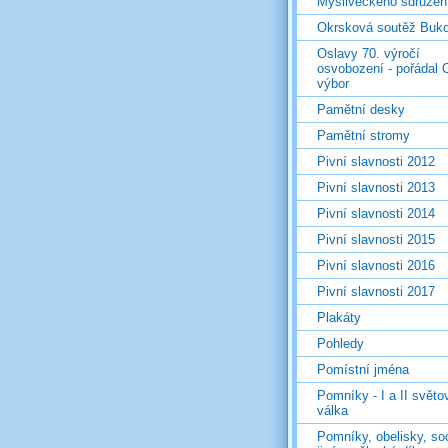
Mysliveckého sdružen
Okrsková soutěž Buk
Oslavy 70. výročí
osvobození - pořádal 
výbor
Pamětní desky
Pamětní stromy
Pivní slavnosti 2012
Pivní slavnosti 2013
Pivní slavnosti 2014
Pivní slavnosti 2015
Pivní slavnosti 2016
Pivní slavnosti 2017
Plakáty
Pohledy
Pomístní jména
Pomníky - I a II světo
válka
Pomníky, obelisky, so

-*-

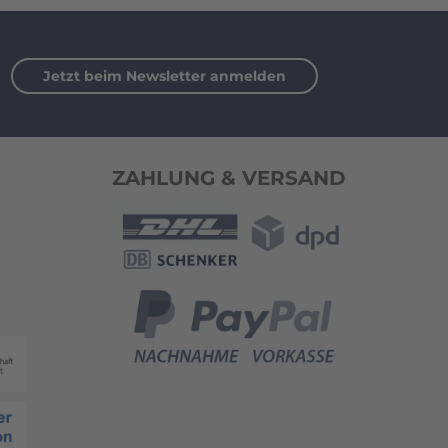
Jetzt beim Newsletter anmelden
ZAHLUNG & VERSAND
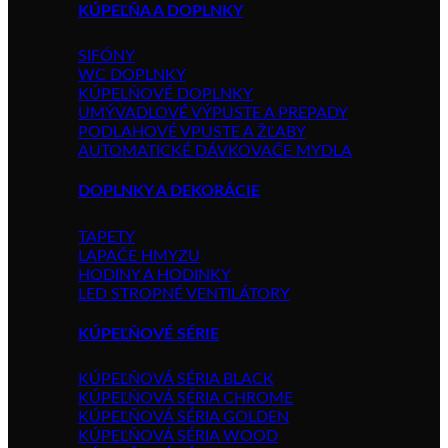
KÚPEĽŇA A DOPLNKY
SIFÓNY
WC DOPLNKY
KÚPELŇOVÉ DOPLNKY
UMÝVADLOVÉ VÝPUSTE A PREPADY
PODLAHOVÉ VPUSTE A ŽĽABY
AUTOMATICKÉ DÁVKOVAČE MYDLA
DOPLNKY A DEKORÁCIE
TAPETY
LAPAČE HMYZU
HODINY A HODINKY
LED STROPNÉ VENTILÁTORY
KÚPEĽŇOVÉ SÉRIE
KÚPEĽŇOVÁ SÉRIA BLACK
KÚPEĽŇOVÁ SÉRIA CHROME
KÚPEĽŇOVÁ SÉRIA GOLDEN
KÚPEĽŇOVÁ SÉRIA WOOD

-*-

**WHAT TO WORK ON**. Copy, from the data above, every line where the word "Pomníky" appears.

**RESULT OF THIS TASK**.
Pomníky - I a II světo
Pomníky, obelisky, so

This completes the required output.